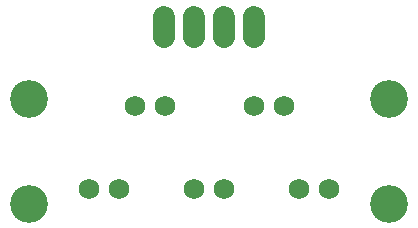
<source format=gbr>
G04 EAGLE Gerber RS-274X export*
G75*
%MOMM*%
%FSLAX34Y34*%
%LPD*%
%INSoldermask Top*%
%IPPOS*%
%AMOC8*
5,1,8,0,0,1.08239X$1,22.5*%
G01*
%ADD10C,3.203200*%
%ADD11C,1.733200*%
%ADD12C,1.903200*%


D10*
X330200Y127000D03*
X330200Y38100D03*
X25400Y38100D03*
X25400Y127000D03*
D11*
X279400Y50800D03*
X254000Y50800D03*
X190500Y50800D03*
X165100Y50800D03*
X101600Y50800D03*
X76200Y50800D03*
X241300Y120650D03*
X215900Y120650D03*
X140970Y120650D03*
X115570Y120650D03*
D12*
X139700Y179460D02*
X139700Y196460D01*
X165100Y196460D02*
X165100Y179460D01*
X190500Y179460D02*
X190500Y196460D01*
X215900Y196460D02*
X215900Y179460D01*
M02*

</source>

Activity: Begin at the first line of the entries and end at the line containing "X254000Y50800D03*": write out each line exactly, skipping pictures.

Expected answer:
<source format=gbr>
G04 EAGLE Gerber RS-274X export*
G75*
%MOMM*%
%FSLAX34Y34*%
%LPD*%
%INSoldermask Top*%
%IPPOS*%
%AMOC8*
5,1,8,0,0,1.08239X$1,22.5*%
G01*
%ADD10C,3.203200*%
%ADD11C,1.733200*%
%ADD12C,1.903200*%


D10*
X330200Y127000D03*
X330200Y38100D03*
X25400Y38100D03*
X25400Y127000D03*
D11*
X279400Y50800D03*
X254000Y50800D03*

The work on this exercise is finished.